The cavitation dynamics of a two-bubble system in viscoelastic media excited by dual-frequency ultrasound is studied numerically with a focus on the effects of inter-bubble interactions. Compared to the isolated bubble cases, the enhancement or suppression effects can be exerted on the amplitude and nonlinearity of the bubble oscillations to different degrees. Moreover, the interaction effects are found to be highly sensitive to multiple paramount parameters related to the two-bubble system, the dual-frequency ultrasound and the medium viscoelasticity. Specifically, the larger bubble of a two-bubble system shows a stronger effect on the smaller one, and this effect becomes more pronounced when the larger bubble undergoes harmonic and/or subharmonic resonances as well as the two bubbles get closer (e.g., d < 100 μm). For the influences of the dual-frequency excitation, the results show that the bubbles can achieve enhanced harmonic and/or subharmonic oscillations as the frequency combinations with small frequency differences (e.g., Δf < 0.2 MHz) close to the corresponding resonance frequencies of bubbles, and the interaction effects are consequently intensified. Similarly, the bubble oscillations and the interaction effects can also be enhanced as the acoustic pressure amplitude of each frequency component is equal and the pressure amplitude p increases. Above a pressure threshold (p = 215 kPa), a larger bubble undergoes period 2 (P2) oscillations, which can force a smaller bubble to change its oscillation pattern from period 1 (P1) into P2 oscillations. In addition, it is found that the medium viscosity dampens the bubble oscillations while the medium elasticity affects the bubble resonances, accordingly exhibiting stronger interaction effects at smaller viscosities (e.g., μ < 4 mPa·s) or certain elasticities (approximately G = 70-120 kPa, G = 160-200 kPa and G = 640-780 kPa) at which the bubble resonances occur. The study can contribute to a better understanding of the complex dynamic behaviors of interacting cavitation bubbles in viscoelastic tissues for high efficient cavitation-mediated biomedical applications using dual-frequency ultrasound.

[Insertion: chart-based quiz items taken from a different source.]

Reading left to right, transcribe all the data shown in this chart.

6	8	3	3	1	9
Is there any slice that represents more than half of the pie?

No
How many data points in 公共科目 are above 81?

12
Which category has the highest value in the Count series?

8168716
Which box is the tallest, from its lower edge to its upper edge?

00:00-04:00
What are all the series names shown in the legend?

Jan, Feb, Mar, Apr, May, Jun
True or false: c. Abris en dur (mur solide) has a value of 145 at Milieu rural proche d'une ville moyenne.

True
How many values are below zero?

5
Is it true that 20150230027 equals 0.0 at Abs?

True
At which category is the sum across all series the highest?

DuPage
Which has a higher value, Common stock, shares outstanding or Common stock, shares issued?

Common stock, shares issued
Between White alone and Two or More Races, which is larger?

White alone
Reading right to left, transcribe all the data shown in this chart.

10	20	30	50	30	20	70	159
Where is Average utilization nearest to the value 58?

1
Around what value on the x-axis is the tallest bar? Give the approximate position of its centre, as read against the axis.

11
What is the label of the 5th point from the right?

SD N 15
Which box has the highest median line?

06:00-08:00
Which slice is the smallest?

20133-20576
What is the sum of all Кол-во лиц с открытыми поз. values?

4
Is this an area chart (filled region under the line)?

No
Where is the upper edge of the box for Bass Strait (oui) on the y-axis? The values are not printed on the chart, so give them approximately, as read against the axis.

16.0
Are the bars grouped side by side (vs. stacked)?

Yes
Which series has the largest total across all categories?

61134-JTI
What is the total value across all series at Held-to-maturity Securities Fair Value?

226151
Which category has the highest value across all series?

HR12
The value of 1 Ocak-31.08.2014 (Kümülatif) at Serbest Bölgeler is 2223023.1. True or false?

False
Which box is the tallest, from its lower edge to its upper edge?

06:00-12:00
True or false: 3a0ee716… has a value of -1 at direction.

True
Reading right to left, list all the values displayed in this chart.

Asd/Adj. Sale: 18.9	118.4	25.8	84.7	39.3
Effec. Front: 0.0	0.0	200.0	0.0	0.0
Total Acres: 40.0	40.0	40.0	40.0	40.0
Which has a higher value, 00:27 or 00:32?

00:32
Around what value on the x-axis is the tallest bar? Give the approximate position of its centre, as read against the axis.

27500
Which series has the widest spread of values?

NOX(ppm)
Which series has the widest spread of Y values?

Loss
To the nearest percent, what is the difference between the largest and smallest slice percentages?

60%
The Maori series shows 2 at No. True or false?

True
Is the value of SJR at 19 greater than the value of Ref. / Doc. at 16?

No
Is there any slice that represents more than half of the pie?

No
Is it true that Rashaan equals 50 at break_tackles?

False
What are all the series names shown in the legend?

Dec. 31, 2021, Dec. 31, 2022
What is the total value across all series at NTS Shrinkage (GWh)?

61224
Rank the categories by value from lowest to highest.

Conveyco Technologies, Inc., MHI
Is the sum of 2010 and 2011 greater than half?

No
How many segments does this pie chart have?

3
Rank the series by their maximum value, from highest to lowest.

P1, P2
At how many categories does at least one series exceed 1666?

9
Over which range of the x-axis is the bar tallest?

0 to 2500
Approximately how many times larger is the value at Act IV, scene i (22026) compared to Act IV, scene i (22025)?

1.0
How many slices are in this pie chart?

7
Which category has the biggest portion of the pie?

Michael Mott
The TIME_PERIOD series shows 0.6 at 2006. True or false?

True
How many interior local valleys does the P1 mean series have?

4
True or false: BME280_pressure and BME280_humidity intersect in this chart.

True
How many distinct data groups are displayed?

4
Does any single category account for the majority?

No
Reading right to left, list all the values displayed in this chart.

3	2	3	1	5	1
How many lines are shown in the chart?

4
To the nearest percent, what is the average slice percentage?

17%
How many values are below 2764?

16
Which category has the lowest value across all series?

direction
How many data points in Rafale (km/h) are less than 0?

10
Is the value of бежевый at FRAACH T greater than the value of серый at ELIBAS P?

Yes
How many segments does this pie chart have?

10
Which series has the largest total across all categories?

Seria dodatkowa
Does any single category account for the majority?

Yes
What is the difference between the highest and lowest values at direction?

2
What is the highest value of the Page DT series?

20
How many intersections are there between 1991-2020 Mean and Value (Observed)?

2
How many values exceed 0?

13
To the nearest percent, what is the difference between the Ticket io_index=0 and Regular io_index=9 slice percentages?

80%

数值研究了双频超声激发下粘弹性介质中双气泡系统的空化动力学,重点关注气泡间相互作用的影响。与孤立气泡情况相比,气泡振荡的幅度和非线性会受到不同程度的增强或抑制作用。此外,发现相互作用效应对与双气泡系统、双频超声和介质粘弹性相关的多个关键参数高度敏感。具体而言,双气泡系统中较大的气泡对较小的气泡影响更强,当较大气泡发生谐波和/或次谐波共振以及两个气泡靠得更近(例如,d < 100 μm)时,这种影响会更加明显。对于双频激发的影响,结果表明,当频率组合的频率差较小(例如,Δf < 0.2 MHz)且接近气泡的相应共振频率时,气泡可以实现增强的谐波和/或次谐波振荡,相互作用效应也会因此增强。同样,当每个频率分量的声压幅度相等且压力幅度p增加时,气泡振荡和相互作用效应也会增强。在压力阈值(p = 215 kPa)以上,较大的气泡会发生周期2(P2)振荡,这会迫使较小的气泡将其振荡模式从周期1(P1)转变为P2振荡。此外,发现介质粘度会抑制气泡振荡,而介质弹性会影响气泡共振,因此在较小粘度(例如,μ < 4 mPa·s)或某些弹性(大约G = 70 - 120 kPa、G = 160 - 200 kPa和G = 640 - 780 kPa)下,气泡共振发生时会表现出更强的相互作用效应。该研究有助于更好地理解粘弹性组织中相互作用的空化气泡的复杂动态行为,以用于使用双频超声的高效空化介导生物医学应用。